LT. GOV. Kathleen Kennedy Townsend's march toward the governor's office proceeds as if success were foreordained. At virtually every critical juncture in the campaign's early stages, the Townsend forces have prevailed.
Virtually every ranking Democrat in Maryland has endorsed her. This was expected. But the unspoken truth is that many Democrats have concerns about her ability to govern, and it was remotely possible one or more would hold out.
She's going to have plenty of money for campaign advertising, attack and otherwise.
The challenger who seemed likely to give her real difficulty, Mayor Martin O'Malley of Baltimore, declined to run. Now she won't have a costly primary. Her party won't be torn and weakened, perhaps the only circumstance that could leave her vulnerable in the general election. She can save her resources for the Republican.
A potentially embarrassing defection to the GOP candidate did not occur. Ms. Townsend's friends and other considerations convinced Maryland's school superintendent, Nancy S. Grasmick, to remain a Democrat. Ms. Grasmick flirted with the idea of running for lieutenant governor with Rep. Robert L. Ehrlich Jr., the likely Republican nominee.
As lieutenant governor, Ms. Townsend can rely on a steady diet of official or quasi-official events to propel her campaign through the summer.
So, she's a mortal lock, right? Maryland has twice as many registered Democrats as Republicans, so a Republican victory will demand a near-perfect race.
Mr. Ehrlich already lost an important public relations skirmish when Ms. Grasmick refused his offer.
And, days later, the GOP candidate's effort to seem middle-of-the-road hit a pothole. The Ehrlich camp sent a fund-raising letter to Republican givers in which they were urged to send money so that another Kennedy wouldn't end up in the White House. Anti-Kennedy fusillades are red meat for the right wing, of course, but throwing them out in 2-1 Democratic Maryland could inflame and mobilize the other side.
A gaffe of that sort comes, in part, as a result of Ms. Townsend's other successes. Every obstacle removed from her path, every endorsement and every rescued embarrassment (Ms. Grasmick's decision) sends a tremor into the opposition. A desperate-seeming appeal for money in a shrill anti-Kennedy letter would seem to be a case in point.
So, she's home free, right?
Not necessarily.
As a byproduct of her no-primary victory, there will be fewer opportunities to make a damaging gaffe. Throughout Maryland, addicted political insiders are collecting Kathleen malapropisms. Most of them are more endearing than damaging, but they could grow into a body of negative evidence. Some say that accretion of ship-scuttling material has already built to a level of concern for her. There's plenty of anti-Kathleen talk in the wind, but it hasn't reached anything like critical mass.

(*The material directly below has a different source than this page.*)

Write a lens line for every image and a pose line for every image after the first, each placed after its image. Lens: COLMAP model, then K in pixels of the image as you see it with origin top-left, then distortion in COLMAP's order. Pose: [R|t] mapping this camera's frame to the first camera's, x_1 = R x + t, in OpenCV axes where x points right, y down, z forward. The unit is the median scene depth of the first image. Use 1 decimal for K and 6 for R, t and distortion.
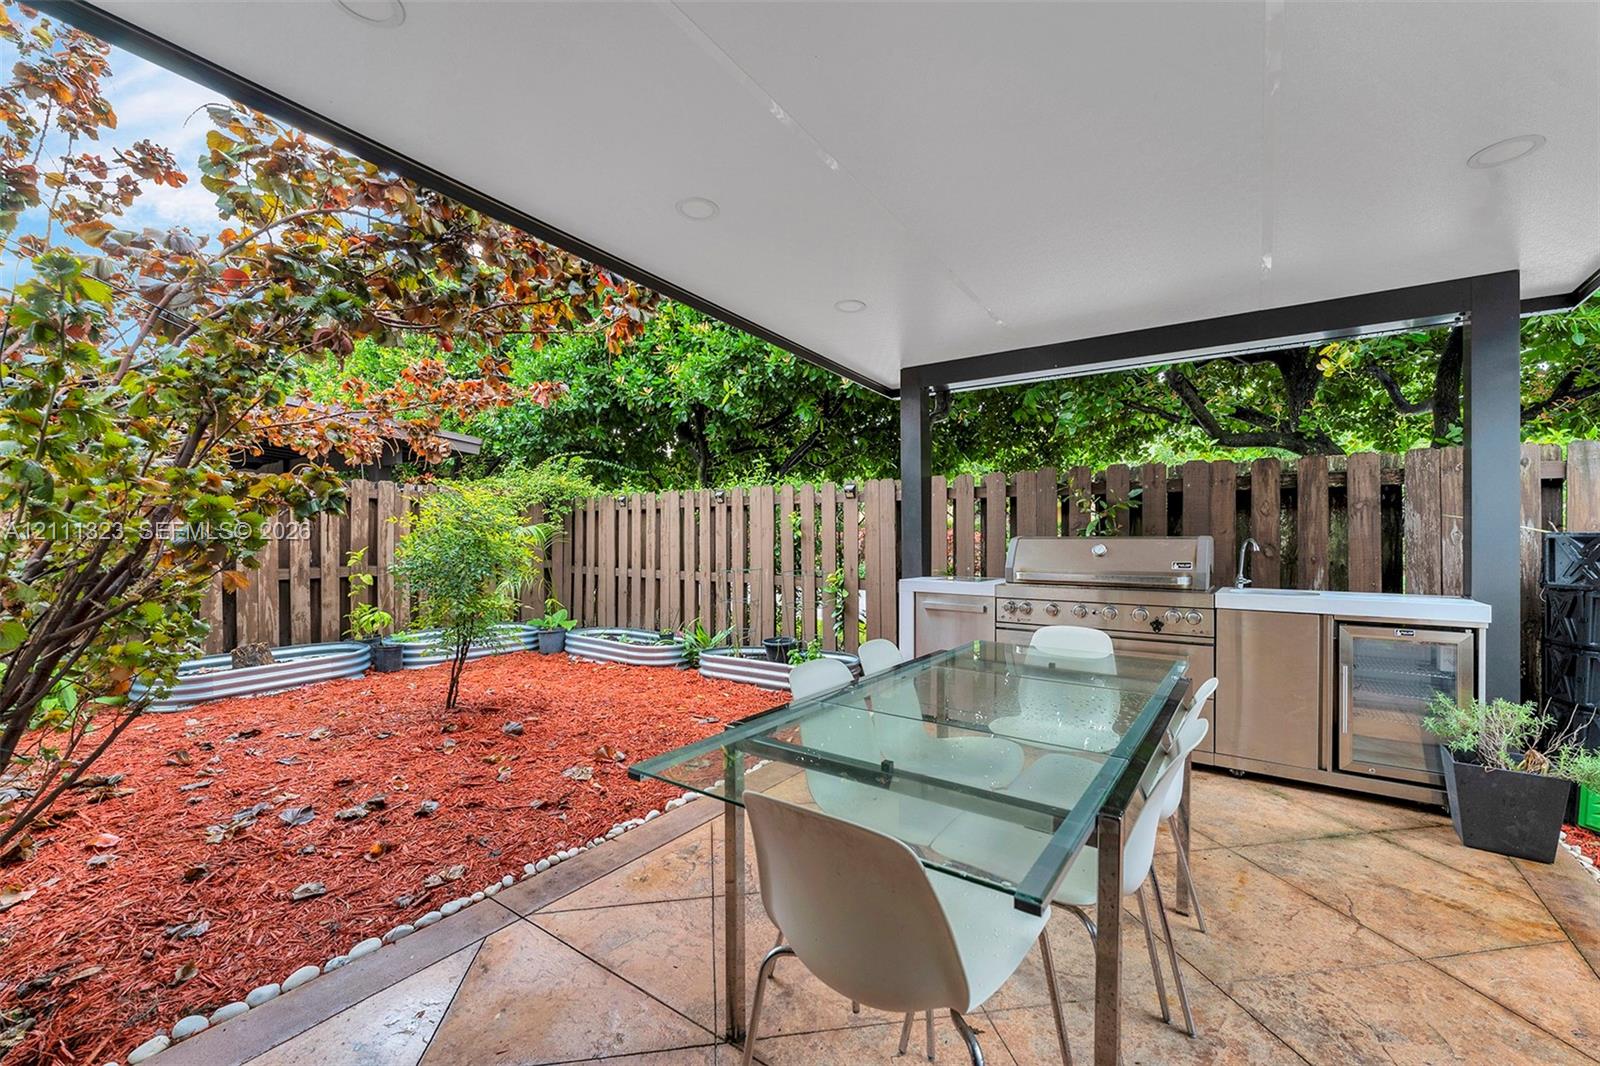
lens RADIAL K [[654.7, 0, 804.0], [0, 654.7, 533.4], [0, 0, 1]] dist [-0.004169, -0.000597]
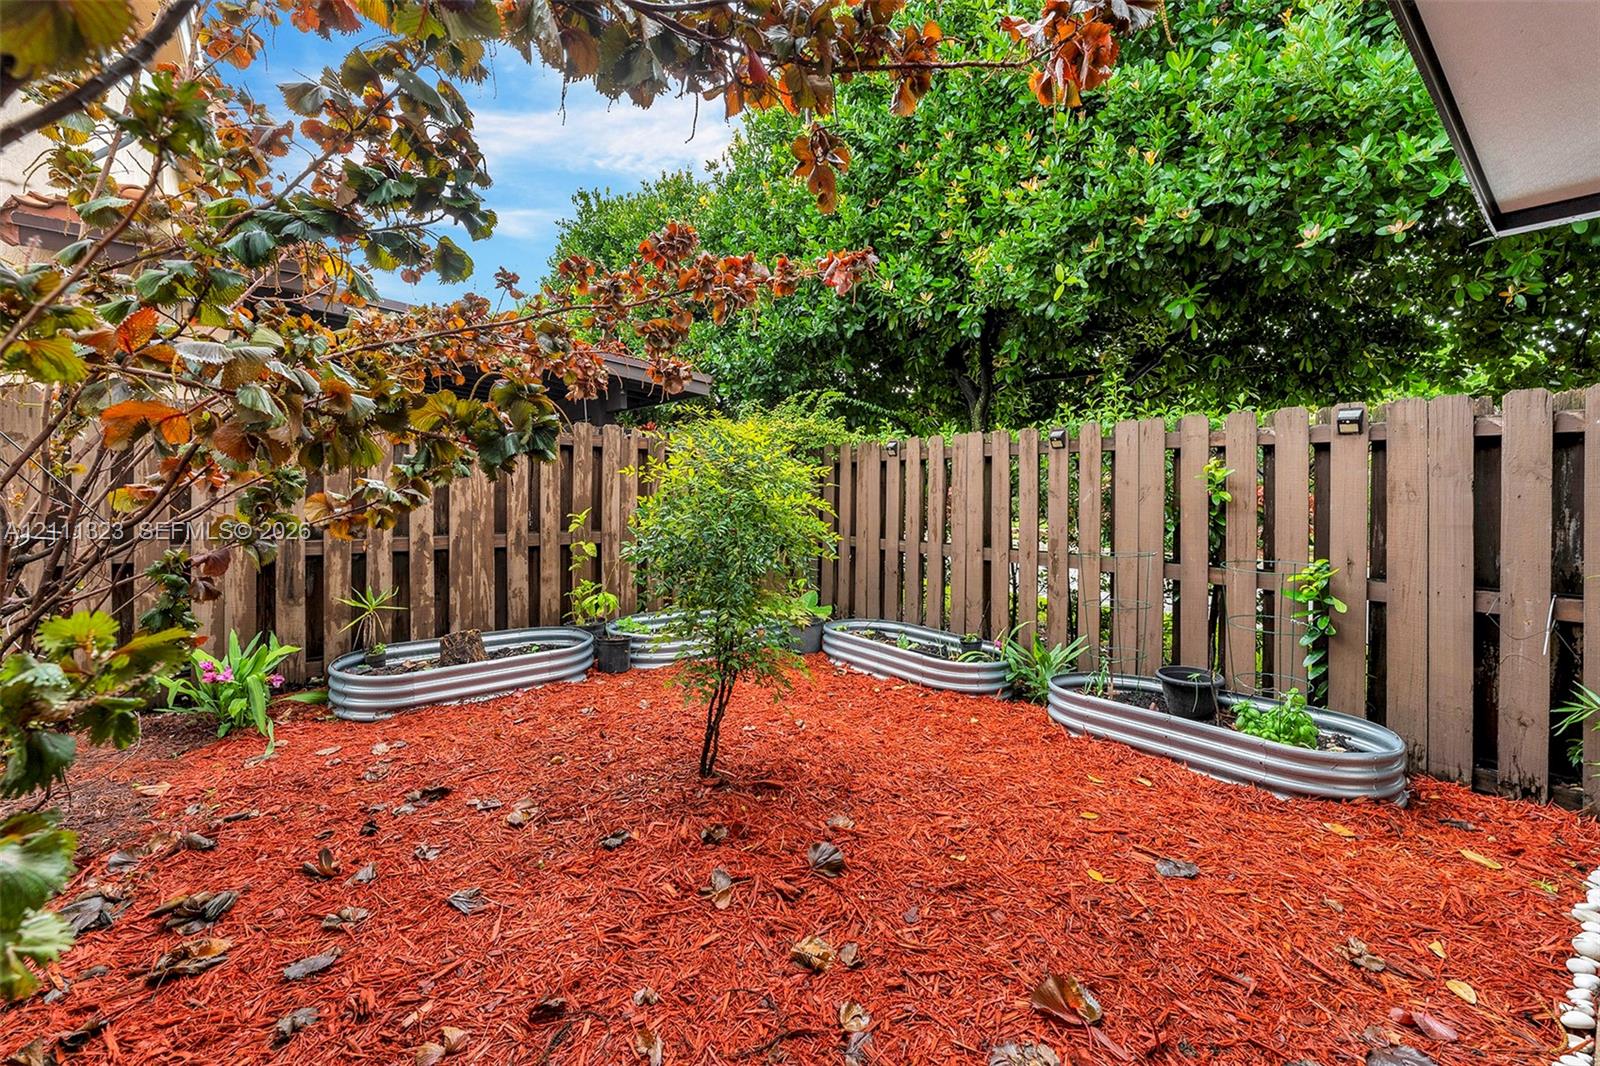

But her campaign faces at least two other concerns:
Democratic Party leaders keep offering evidence to support a federal judge's declaration that Annapolis has been engulfed in a "culture of corruption." Federal District Court Judge J. Frederick Motz made that observation after lobbyist and onetime Democratic Party official Gerard Evans was convicted of fraud.
Another insider, Bruce C. Bereano, had been convicted on mail fraud charges before that and seems to be flirting with serious trouble yet again. Republicans will say: In the culture of Annapolis, repentance and reform aren't necessary.
Competence may not be required, either. The Democrats' redistricting plan was ruled unconstitutional by the Court of Appeals. The court will now draw the legislative district map, embarrassing the Democrats and threatening to throw the election schedule off-kilter.
The court intervened because it found the map faulty - but also because Democratic state Sen. Thomas V. Mike Miller Jr. made phone calls to judges while the redistricting matter was pending. High-handed, at least, possibly worse. The court had no choice but to take over.
It's all a made-to-order political indictment to be served by the Republican Ehrlich against the Democrat Townsend - even before one gets to issues such as Maryland's ominous financial condition, another matter Ms. Townsend will be asked to address.
So, is the race over? Or is it time to "clean out the mess in Annapolis?" Will Mr. Ehrlich be able to prosecute the case?
The jury, sometimes known as the voters, will be out until Nov. 5, Election Day.
C. Fraser Smith is an editorial writer for The Sun. His column appears Sundays.